[Extracted page text data]
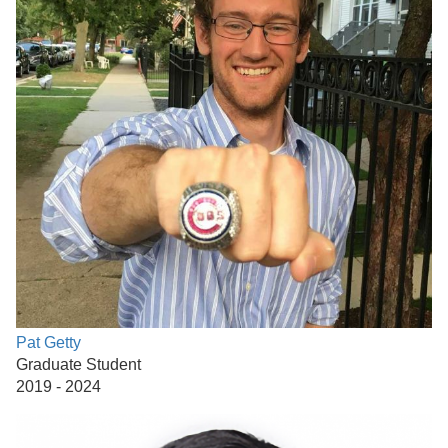
Pat Getty
Graduate Student
2019 - 2024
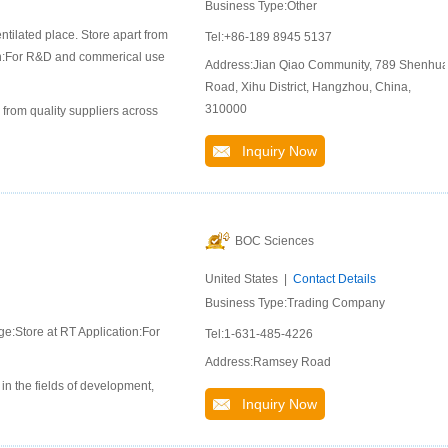
Business Type:Other
ntilated place. Store apart from
Tel:+86-189 8945 5137
ion:For R&D and commerical use
Address:Jian Qiao Community, 789 Shenhu
Road, Xihu District, Hangzhou, China,
310000
 from quality suppliers across
Inquiry Now
BOC Sciences
United States |
Contact Details
Business Type:Trading Company
ge:Store at RT Application:For
Tel:1-631-485-4226
Address:Ramsey Road
n the fields of development,
Inquiry Now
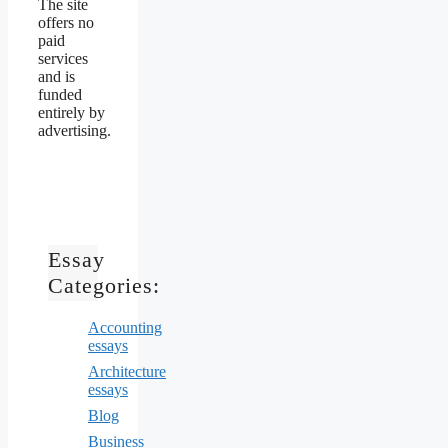
The site
offers no
paid
services
and is
funded
entirely by
advertising.
Essay
Categories:
Accounting
essays
Architecture
essays
Blog
Business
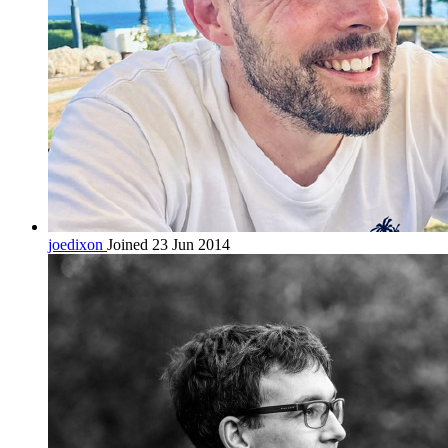
joedixon
Joined 23 Jun 2014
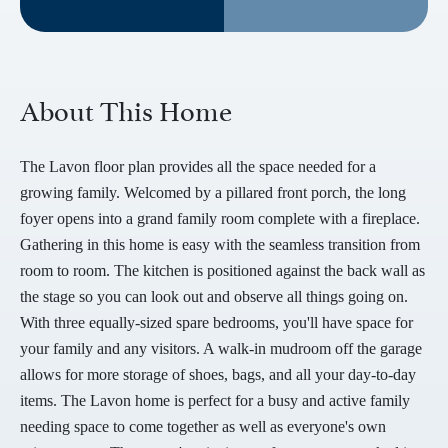
About This Home
The Lavon floor plan provides all the space needed for a
growing family. Welcomed by a pillared front porch, the long
foyer opens into a grand family room complete with a fireplace.
Gathering in this home is easy with the seamless transition from
room to room. The kitchen is positioned against the back wall as
the stage so you can look out and observe all things going on.
With three equally-sized spare bedrooms, you'll have space for
your family and any visitors. A walk-in mudroom off the garage
allows for more storage of shoes, bags, and all your day-to-day
items. The Lavon home is perfect for a busy and active family
needing space to come together as well as everyone's own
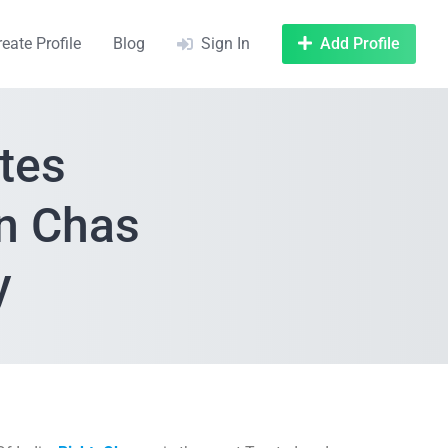
reate Profile
Blog
Sign In
Add Profile
tes
In Chas
y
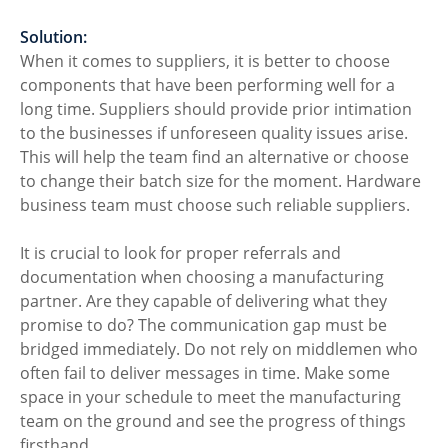
Solution:
When it comes to suppliers, it is better to choose 
components that have been performing well for a 
long time. Suppliers should provide prior intimation 
to the businesses if unforeseen quality issues arise. 
This will help the team find an alternative or choose 
to change their batch size for the moment. Hardware 
business team must choose such reliable suppliers. 
It is crucial to look for proper referrals and 
documentation when choosing a manufacturing 
partner. Are they capable of delivering what they 
promise to do? The communication gap must be 
bridged immediately. Do not rely on middlemen who 
often fail to deliver messages in time. Make some 
space in your schedule to meet the manufacturing 
team on the ground and see the progress of things 
firsthand.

Directions for this task:
Although the records contain pictures, the output must hold only their exact wording.

Result of this task:
Pat Getty
Graduate Student
2019 - 2024
Business Type:Other
ntilated place. Store apart from
Tel:+86-189 8945 5137
ion:For R&D and commerical use
Address:Jian Qiao Community, 789 Shenhu
Road, Xihu District, Hangzhou, China,
310000
 from quality suppliers across
Inquiry Now
BOC Sciences
United States |
Contact Details
Business Type:Trading Company
ge:Store at RT Application:For
Tel:1-631-485-4226
Address:Ramsey Road
n the fields of development,
Inquiry Now
The site
offers no
paid
services
and is
funded
entirely by
advertising.
Essay
Categories:
Accounting
essays
Architecture
essays
Blog
Business
joedixon
Joined 23 Jun 2014
About This Home
The Lavon floor plan provides all the space needed for a
growing family. Welcomed by a pillared front porch, the long
foyer opens into a grand family room complete with a fireplace.
Gathering in this home is easy with the seamless transition from
room to room. The kitchen is positioned against the back wall as
the stage so you can look out and observe all things going on.
With three equally-sized spare bedrooms, you'll have space for
your family and any visitors. A walk-in mudroom off the garage
allows for more storage of shoes, bags, and all your day-to-day
items. The Lavon home is perfect for a busy and active family
needing space to come together as well as everyone's own
reate Profile
Blog
Sign In
Add Profile
tes
In Chas
y
Solution:
When it comes to suppliers, it is better to choose 
components that have been performing well for a 
long time. Suppliers should provide prior intimation 
to the businesses if unforeseen quality issues arise. 
This will help the team find an alternative or choose 
to change their batch size for the moment. Hardware 
business team must choose such reliable suppliers. 
It is crucial to look for proper referrals and 
documentation when choosing a manufacturing 
partner. Are they capable of delivering what they 
promise to do? The communication gap must be 
bridged immediately. Do not rely on middlemen who 
often fail to deliver messages in time. Make some 
space in your schedule to meet the manufacturing 
team on the ground and see the progress of things 
firsthand.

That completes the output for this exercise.